I would argue that this is looking at the problem from the wrong side: what matters is how a person reacts to an ever-changing, complex problem, and this has nothing to do with academic credentials. Yes, the PhD training used to be focused on nurturing curiosity, hard work and hard-wiring the scientific discipline in those pursuing it, but on a “publish or perish” world, PhDs lack those properties.
Instead, there are three qualities that can distinguish a data scientist from the rest.
1. Understanding of the business context
Without this, data science is simply not possible. Data sources need to be properly understood, to assess if an unusual distribution (skewed, or bimodal) is to be expected in a given feature, or if it could indicate problems in the data.

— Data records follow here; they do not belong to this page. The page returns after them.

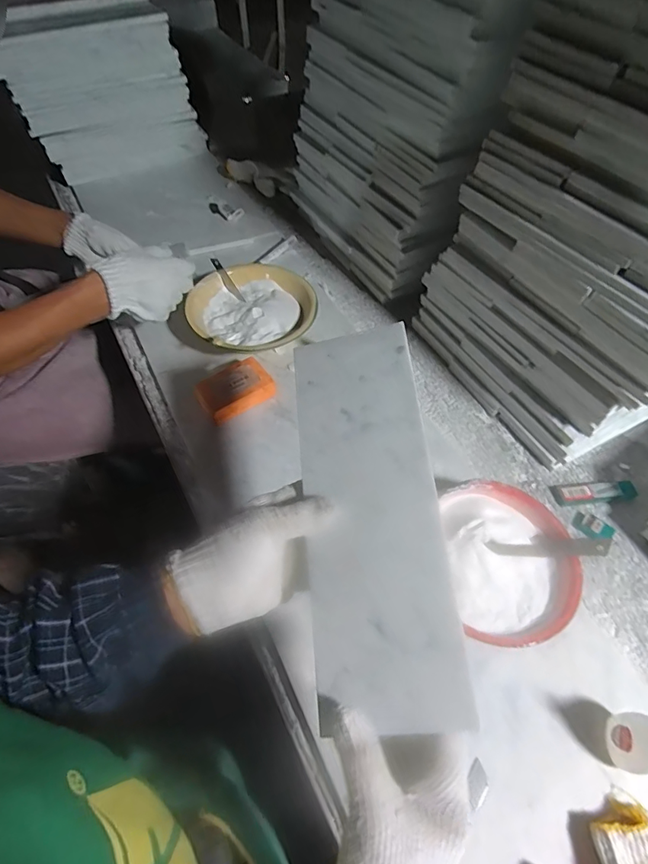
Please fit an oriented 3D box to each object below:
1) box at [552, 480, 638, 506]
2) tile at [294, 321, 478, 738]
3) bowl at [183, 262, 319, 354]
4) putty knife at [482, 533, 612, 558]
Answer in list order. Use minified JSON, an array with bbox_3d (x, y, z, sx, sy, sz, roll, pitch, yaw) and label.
[{"bbox_3d":[0.339,0.074,0.580,0.103,0.013,0.028,-4,53,-4],"label":"box"},{"bbox_3d":[0.033,0.051,0.353,0.098,0.006,0.297,-11,64,12],"label":"tile"},{"bbox_3d":[-0.112,-0.193,0.708,0.179,0.043,0.170,1,53,-1],"label":"bowl"},{"bbox_3d":[0.224,0.115,0.471,0.110,0.034,0.025,5,53,2],"label":"putty knife"}]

For this, it is crucial for the data scientist to be aligned with the objectives of the organization. You can use the exact same classification models to detect suspicious regions in tumors and brands in Instagram. Which problem makes you tick? This is a very personal question, and there are no correct answers. But it is important that the data scientist’s answer fits the correct role.
2. Resist through obstacles
Being aligned with the objectives and values will make hard times smoother. I remember having moral issues with the project I was working on early in my career (pre-GDPR hyper predatory marketing). This made it really hard to get through the bushes when there were data issues, or deadlines / extra work.
A data scientist that identifies themselves with their company and believes on the importance of their job will go the extra mile to be sure that the quality of their work is flawless.
3. Be able to answer: “so what”?
Real data scientist know what value are they bringing to the table, and know how to communicate it to domain experts and to senior stakeholders.
No one pays a data scientist for the number of deep neural networks trained, or the number of hyperparameters tuned. They are accountable as any other team member, and even more, given the highly strategic role they play.
A junior data scientist once told me: “if it’s not a code problem, it’s not my problem”. He remains on a junior position after 3+ years, and likely to stay there for the foreseeable future.